Work instructions:
Within the records below, find each line that holds the string "охотник", then copy it.

(Data excerpts)

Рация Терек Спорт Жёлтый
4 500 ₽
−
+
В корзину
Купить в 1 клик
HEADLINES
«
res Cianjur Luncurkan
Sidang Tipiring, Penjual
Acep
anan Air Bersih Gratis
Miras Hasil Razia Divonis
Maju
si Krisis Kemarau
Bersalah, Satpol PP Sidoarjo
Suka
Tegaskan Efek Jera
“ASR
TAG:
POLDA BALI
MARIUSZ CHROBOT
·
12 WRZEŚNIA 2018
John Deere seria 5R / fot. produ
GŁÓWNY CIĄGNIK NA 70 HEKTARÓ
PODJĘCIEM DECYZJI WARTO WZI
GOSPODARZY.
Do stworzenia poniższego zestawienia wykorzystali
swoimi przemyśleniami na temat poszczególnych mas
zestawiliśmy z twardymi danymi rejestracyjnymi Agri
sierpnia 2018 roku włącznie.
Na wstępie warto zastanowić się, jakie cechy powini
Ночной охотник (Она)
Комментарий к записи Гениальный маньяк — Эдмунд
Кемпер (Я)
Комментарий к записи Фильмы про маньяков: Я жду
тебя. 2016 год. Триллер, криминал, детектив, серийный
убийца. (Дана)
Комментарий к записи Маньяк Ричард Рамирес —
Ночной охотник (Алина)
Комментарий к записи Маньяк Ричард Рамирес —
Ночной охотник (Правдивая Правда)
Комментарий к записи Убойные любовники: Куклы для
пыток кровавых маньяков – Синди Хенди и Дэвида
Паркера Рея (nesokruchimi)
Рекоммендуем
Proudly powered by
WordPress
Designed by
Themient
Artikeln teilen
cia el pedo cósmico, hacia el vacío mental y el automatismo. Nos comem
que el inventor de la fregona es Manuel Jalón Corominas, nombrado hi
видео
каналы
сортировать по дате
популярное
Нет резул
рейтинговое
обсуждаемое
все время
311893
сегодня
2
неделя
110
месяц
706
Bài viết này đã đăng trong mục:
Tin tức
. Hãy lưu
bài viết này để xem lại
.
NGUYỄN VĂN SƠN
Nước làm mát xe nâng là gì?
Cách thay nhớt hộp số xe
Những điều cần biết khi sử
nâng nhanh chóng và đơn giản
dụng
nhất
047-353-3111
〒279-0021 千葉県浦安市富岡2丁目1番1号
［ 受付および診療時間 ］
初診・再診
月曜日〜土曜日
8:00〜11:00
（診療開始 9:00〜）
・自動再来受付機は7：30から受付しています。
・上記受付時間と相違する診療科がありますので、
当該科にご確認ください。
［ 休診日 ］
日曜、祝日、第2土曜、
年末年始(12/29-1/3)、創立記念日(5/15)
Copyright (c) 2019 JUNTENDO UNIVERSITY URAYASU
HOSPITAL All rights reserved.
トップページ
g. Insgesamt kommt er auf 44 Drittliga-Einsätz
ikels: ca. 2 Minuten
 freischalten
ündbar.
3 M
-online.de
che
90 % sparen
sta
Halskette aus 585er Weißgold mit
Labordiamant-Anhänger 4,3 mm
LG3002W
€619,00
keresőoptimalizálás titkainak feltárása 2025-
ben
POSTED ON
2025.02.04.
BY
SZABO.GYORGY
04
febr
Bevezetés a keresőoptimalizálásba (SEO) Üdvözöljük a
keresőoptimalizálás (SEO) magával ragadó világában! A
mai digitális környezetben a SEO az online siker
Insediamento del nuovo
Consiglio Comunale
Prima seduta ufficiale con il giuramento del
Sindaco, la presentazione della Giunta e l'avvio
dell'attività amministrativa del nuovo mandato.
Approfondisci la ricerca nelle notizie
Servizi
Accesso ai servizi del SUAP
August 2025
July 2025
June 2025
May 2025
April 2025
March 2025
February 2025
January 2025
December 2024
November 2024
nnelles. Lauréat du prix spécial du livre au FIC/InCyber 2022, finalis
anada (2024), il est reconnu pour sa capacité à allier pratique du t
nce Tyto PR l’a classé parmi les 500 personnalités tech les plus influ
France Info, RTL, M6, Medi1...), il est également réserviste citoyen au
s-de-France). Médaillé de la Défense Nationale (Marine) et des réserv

(End Data excerpts)

Your response:
Ночной охотник (Она)
Ночной охотник (Алина)
Ночной охотник (Правдивая Правда)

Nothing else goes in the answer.